» PROMPT
All the lines below should be set down exactly, with no picture carried into the copy.

» DATA PROVIDED
•••••
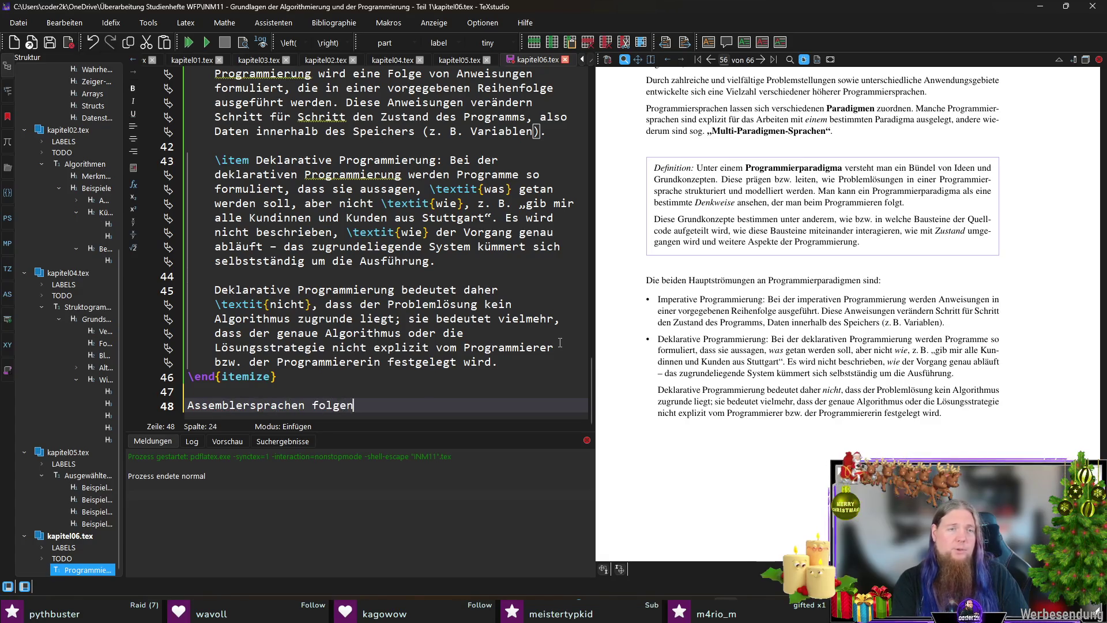
key("BackSpace")
key("BackSpace")
key("BackSpace")
type("aradigma der impre")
•••••
» PROBLEM SOLUTION
key("BackSpace")
key("BackSpace")
key("BackSpace")
type("aradigma der impre")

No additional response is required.